I asked TL to allow me to go on half day VL today to meet my friends. He agreed. Pero ayun, hindi rin natuloy.
My cat is very sick. He can't even walk. Since I'm wearing facemask, I allowed myself to cry while waiting for the vet, confident that no one will notice. When the vet came to asked what happened, my voice cracked, but at least, there were no tears.
Agh, I'm tired. I'm just glad I have the money to at least provide for my cats' medical needs. I wish they will never get sick again ever, as this is really emotionally painful and exhausting.
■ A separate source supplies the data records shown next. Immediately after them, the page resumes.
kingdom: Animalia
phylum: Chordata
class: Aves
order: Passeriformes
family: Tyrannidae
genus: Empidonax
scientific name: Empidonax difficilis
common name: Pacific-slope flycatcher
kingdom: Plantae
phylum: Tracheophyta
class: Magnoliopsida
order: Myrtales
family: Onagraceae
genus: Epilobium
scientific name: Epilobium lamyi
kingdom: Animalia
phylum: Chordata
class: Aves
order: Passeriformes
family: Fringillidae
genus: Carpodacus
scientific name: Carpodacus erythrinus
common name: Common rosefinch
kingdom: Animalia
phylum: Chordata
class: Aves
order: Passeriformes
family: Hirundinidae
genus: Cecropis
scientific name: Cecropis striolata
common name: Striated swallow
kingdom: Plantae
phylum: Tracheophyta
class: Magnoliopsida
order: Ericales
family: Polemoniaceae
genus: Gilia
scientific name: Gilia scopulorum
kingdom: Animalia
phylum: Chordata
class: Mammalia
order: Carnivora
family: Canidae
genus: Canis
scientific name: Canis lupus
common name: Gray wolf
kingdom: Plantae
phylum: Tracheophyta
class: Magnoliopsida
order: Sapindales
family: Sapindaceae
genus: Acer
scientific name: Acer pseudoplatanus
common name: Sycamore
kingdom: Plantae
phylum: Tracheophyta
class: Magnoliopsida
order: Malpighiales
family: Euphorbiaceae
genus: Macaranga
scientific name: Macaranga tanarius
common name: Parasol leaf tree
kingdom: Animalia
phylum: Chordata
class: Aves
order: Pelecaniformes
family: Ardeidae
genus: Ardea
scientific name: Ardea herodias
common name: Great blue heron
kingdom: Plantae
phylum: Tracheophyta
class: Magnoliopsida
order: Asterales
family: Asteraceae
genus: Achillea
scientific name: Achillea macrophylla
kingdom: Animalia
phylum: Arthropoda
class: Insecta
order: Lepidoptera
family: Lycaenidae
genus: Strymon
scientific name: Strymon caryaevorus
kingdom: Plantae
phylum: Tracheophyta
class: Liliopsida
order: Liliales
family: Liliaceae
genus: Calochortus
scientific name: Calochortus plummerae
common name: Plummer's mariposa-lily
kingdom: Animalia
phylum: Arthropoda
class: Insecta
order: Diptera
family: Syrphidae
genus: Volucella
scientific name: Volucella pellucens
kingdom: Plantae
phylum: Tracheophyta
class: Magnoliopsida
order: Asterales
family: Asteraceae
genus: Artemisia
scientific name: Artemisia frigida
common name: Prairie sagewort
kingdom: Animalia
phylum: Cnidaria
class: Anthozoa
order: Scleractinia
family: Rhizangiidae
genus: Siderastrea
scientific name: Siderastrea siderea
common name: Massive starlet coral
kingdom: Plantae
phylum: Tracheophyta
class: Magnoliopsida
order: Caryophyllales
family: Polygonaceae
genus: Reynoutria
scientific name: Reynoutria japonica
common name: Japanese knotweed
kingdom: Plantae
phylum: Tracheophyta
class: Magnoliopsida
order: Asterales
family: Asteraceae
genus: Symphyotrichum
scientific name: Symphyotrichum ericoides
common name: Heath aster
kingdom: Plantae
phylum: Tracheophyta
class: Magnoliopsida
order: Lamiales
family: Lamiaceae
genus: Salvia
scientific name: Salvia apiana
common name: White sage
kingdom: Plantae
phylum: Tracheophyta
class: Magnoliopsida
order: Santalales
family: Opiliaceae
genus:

I still came here at work. An escalation welcomed me. Masamang magbintang, pero alam kong galing to kay Robert. I'm too fed-up to think about retaliating, or to at least even defend myself. Mukhang di naman sya pinaniniwalaan ni TL, pero kahit ganun, naiirita pa rin ako. Napapagod akong makipag-away. Nakakapagod mag explain.
Sana gumaling na yung pusa ko. Sana masurvive nya to. Sana ma extend and contract ng account namin. Oh God, I'll be in so much trouble if I lose this job. I'm tired. I'm scared. Universe, please.
I like that vet. I found his presence reassuring. I stopped feeling like crying when I found that he's today's vet. I think I also like him romantically, but maybe I'm just lonely. LOL.
Jeez, I'm still feeling down despite this imagined love life.
I just got a text from my mom. My cat, Goldie, is gone..
The rain was bad. I feel like the Heavens was crying on my behalf.